Extracted information —

━━━━━━

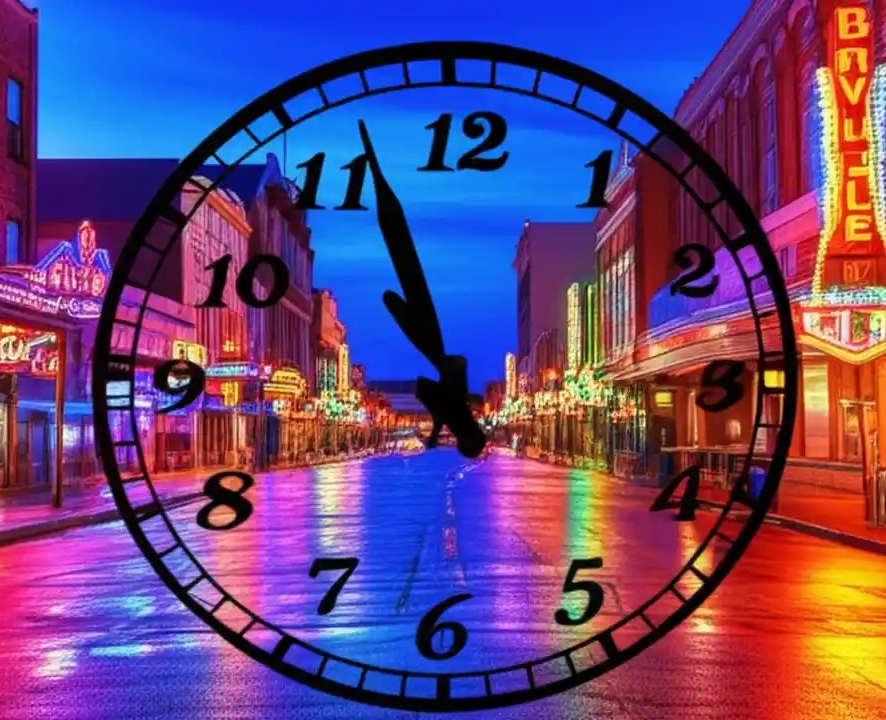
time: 10:56
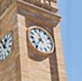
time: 11:35
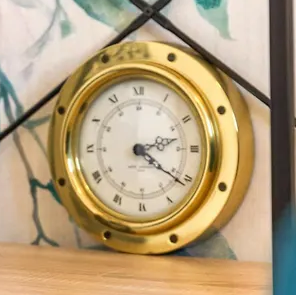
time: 2:21
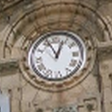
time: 12:55
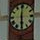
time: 6:00
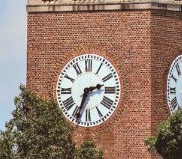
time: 2:33
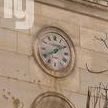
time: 1:40
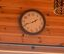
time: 1:41
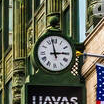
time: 2:58
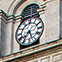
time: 7:27
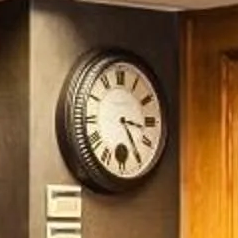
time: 3:24
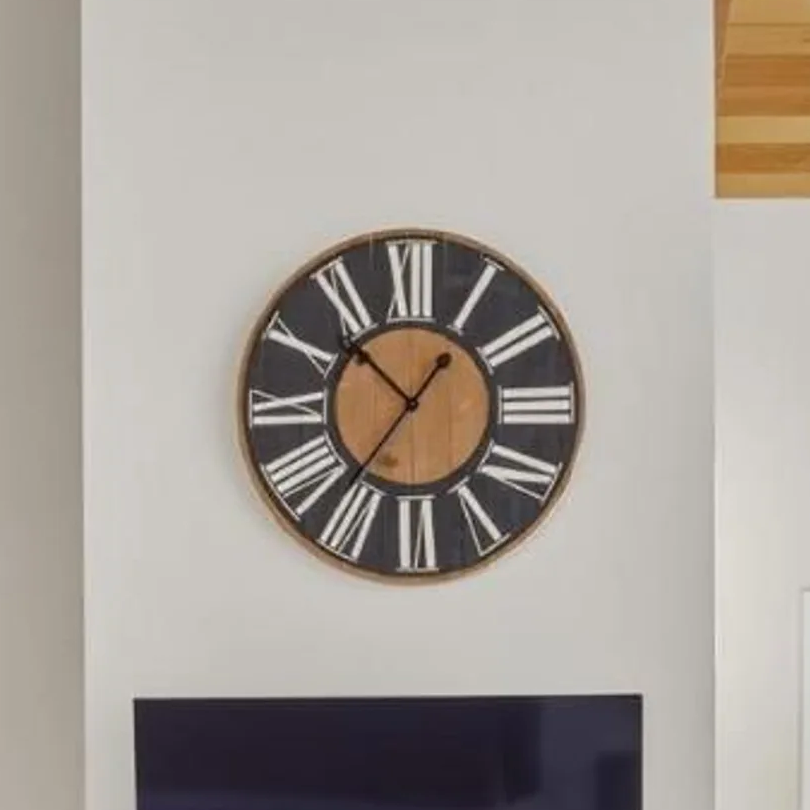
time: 10:36
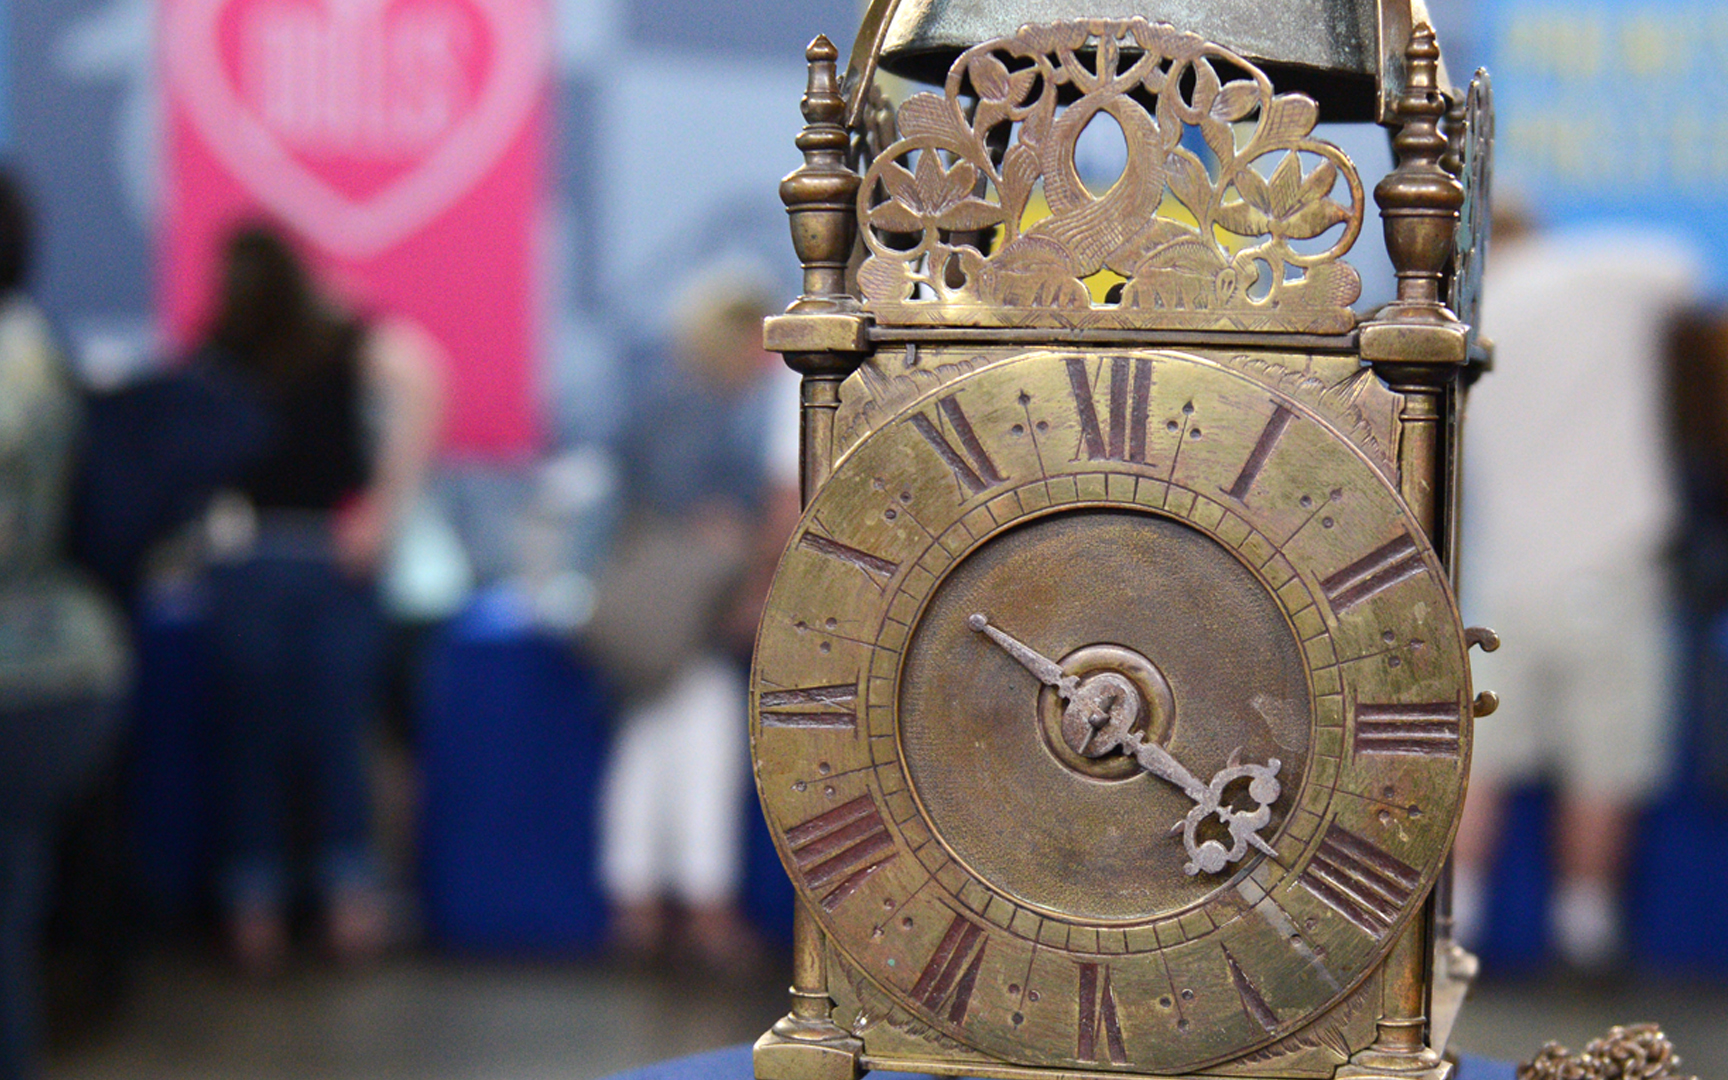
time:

━━━━━━

Aim of the exercise — Please pull every time line from the material above, character for character, and leave the pictures out of your answer.

The answer —
time: 10:56
time: 11:35
time: 2:21
time: 12:55
time: 6:00
time: 2:33
time: 1:40
time: 1:41
time: 2:58
time: 7:27
time: 3:24
time: 10:36
time:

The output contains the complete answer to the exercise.